The Spitfires

The Spitfires by Beril Becker
Pyramid Books, 1964
Originally published as Whirlwind in Petticoats
Doubleday, 1947
Price I paid: $3.50

Vicki and Tennie came out of the Midwest and hit New York like a cyclone. The Robber Barons were in full swing, building famous names and fabulous riches, but they were no match for the whirlwind Claflin girls, who lost no time in

  • squeezing a fortune out of Commodore Vanderbilt
  • ruining the most respected preacher in the city, Henry Ward Beecher
  • preaching a scandalous gospel of free love—and practicing it!
  • defeating Boss Tweed, the powerful, corrupt head of Tammany Hall
  • starting a campaign to make Vicki president of the United States!

The Gilded Age was one of the wildest periods in American history—but the Claflin girls were wilder still. Their story is grippy, bawdy—and strangest of all, true!


Last February I reviewed a book called The Gods Hate Kansas, which I seem to remember was most remarkable for its cover. Researching the cover artist, Jack Thurston, led me to The Spitfires. The cover intrigued me enough that I set out to learn more about the book…and hit a wall.

Finding a copy wasn’t that hard. I ordered one online and got it within a week or so. But everything else was wildly difficult. There is no entry for this book on Goodreads, which is especially bothersome because now I have no way of marking it on my yearly book challenge. Searching for the author, Beril Becker, led me only to listings for his—and it took me a fair amount of work to determine that pronoun—other books. I assume they’re his and there’s not another Beril Becker out there.

I’ve probably put more research into this book than any other for this blog. I found a scan from the New York Public Library of the cover of the original Doubleday edition, Whirlwind in Petticoats, which had an author bio on it, confirming that the author was a male. I was about ten percent into the novel before I found that bit of information, and had up to that point been under the impression that I was reading the work of a woman.

For one, I assumed Beril was a woman’s name. Beryl typically is.

For two, this book, written in 1947, is dedicated To All Feminists. I had a hard time imagining a man doing that.

Data provided:
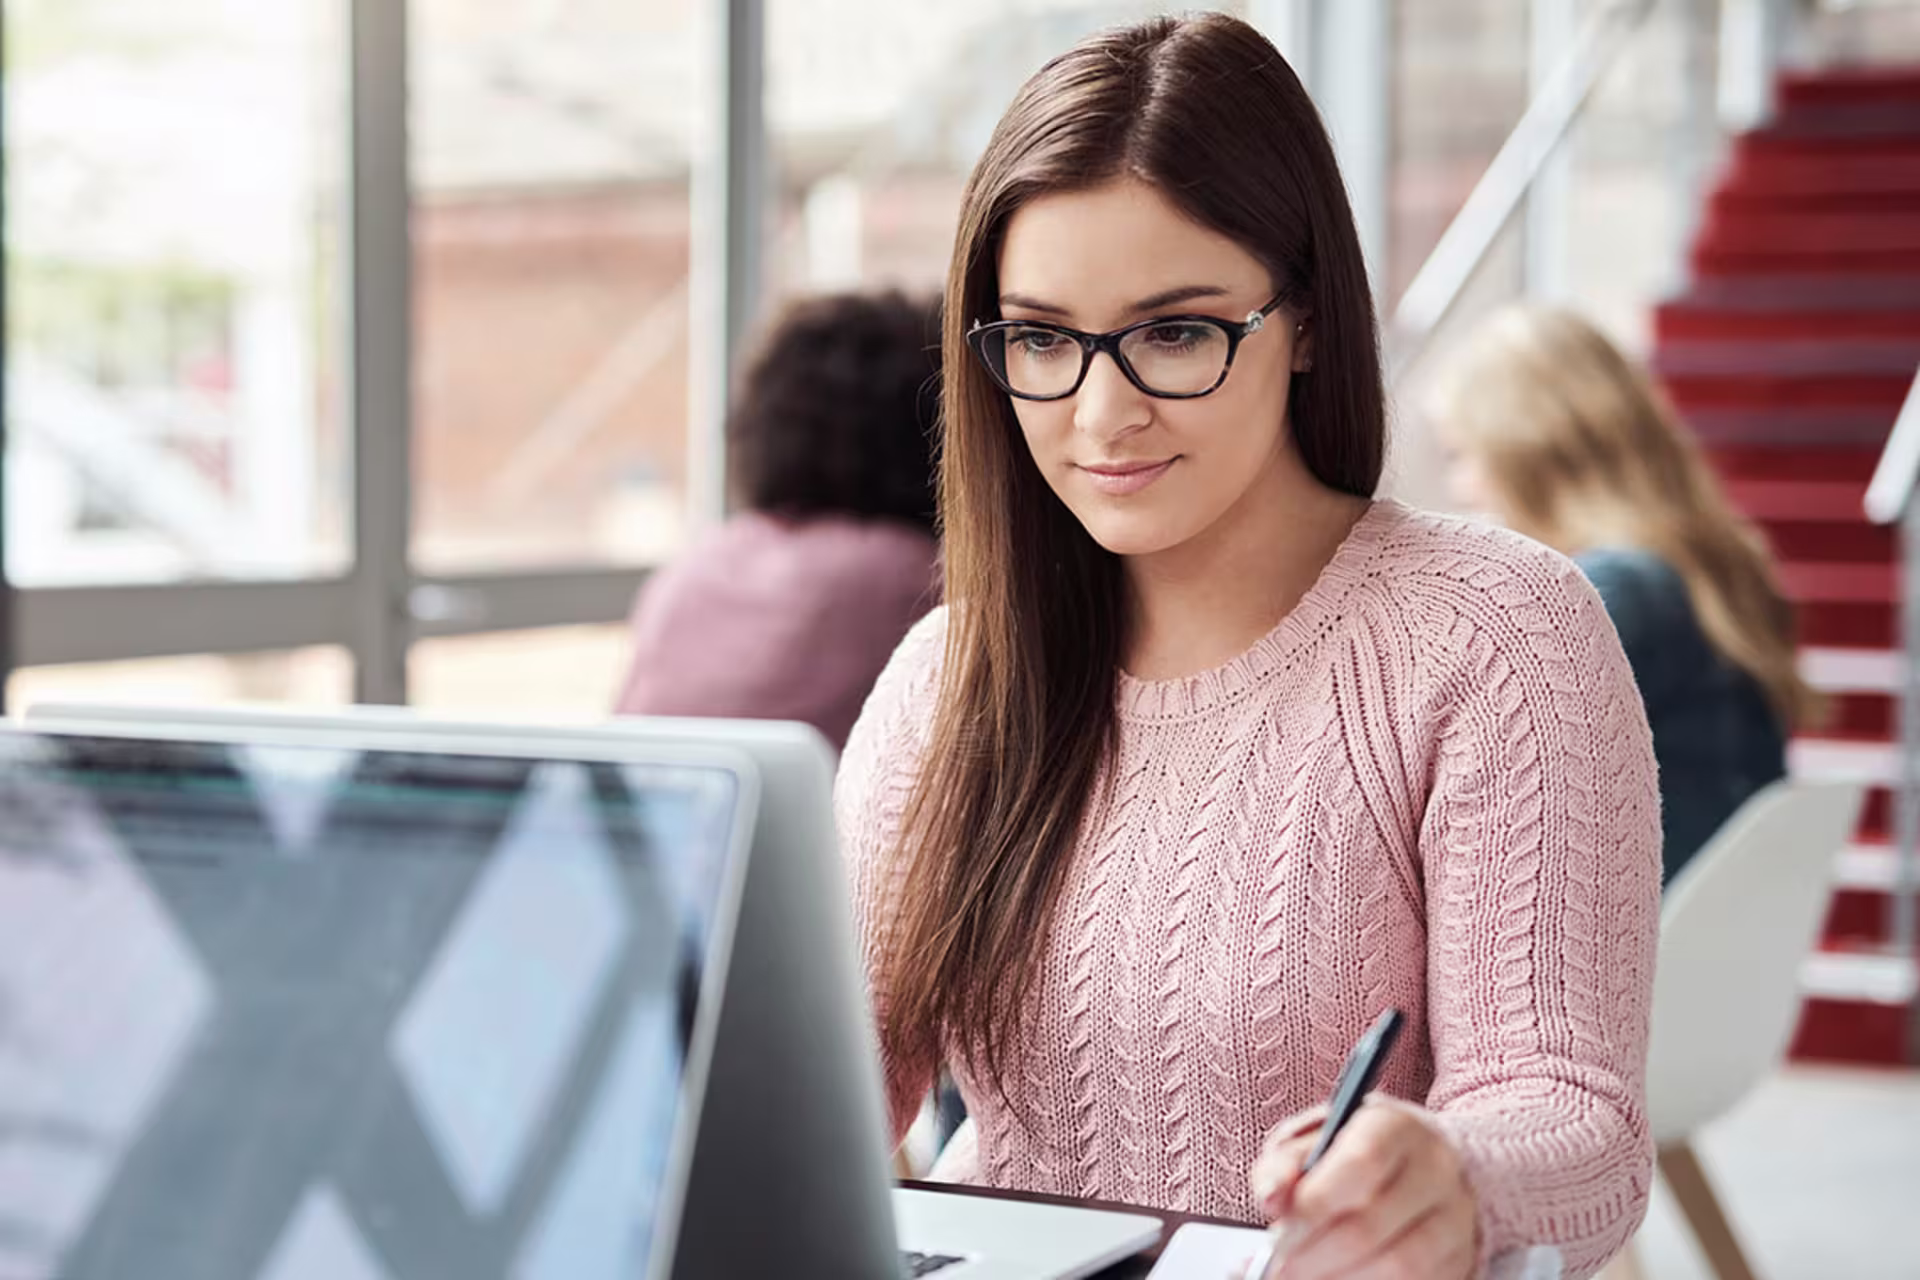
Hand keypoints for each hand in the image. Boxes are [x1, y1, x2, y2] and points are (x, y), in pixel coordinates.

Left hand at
...
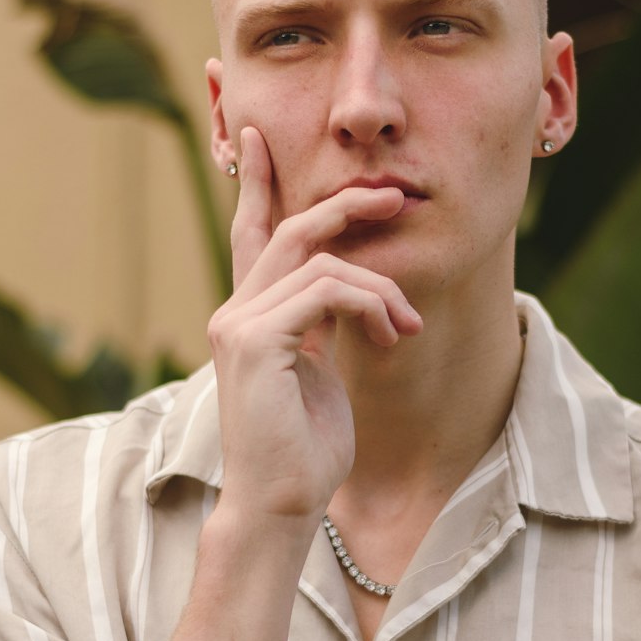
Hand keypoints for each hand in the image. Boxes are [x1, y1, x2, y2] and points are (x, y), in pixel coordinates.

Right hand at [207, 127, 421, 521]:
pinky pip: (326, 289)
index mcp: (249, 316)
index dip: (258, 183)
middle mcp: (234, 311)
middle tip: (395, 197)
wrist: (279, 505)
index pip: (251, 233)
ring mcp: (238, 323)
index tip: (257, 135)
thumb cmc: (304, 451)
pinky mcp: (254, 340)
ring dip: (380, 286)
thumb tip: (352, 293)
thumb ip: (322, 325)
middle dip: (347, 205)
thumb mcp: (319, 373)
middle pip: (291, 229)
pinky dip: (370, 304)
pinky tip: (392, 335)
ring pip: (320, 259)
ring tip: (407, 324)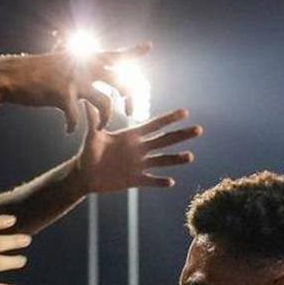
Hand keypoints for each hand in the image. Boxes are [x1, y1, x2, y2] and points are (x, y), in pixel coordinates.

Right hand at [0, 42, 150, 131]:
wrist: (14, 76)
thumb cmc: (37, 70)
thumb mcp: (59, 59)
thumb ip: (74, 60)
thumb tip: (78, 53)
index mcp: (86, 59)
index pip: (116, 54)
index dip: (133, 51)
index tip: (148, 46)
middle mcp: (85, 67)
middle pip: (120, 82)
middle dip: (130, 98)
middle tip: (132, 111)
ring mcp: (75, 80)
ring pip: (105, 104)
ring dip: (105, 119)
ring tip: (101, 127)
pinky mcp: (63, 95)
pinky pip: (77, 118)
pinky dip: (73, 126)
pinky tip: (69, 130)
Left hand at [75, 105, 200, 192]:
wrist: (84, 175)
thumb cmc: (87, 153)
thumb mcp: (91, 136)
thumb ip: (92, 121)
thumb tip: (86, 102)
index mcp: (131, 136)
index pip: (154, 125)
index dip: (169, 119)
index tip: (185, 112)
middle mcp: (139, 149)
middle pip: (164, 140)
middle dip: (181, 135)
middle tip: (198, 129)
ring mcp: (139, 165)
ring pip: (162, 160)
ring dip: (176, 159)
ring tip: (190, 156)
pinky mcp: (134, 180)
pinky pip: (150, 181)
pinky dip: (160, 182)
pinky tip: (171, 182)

Task list:
[1] According to the review of The Spitfires, under what title was the book originally published?
[2] Reproduce the review of The Spitfires from "Vicki and Tennie" up to and including "the United States!".
The records have no connection to the review of The Spitfires.

Responses in order:
[1] Whirlwind in Petticoats

[2]
Vicki and Tennie came out of the Midwest and hit New York like a cyclone. The Robber Barons were in full swing, building famous names and fabulous riches, but they were no match for the whirlwind Claflin girls, who lost no time in

  • squeezing a fortune out of Commodore Vanderbilt
  • ruining the most respected preacher in the city, Henry Ward Beecher
  • preaching a scandalous gospel of free love—and practicing it!
  • defeating Boss Tweed, the powerful, corrupt head of Tammany Hall
  • starting a campaign to make Vicki president of the United States!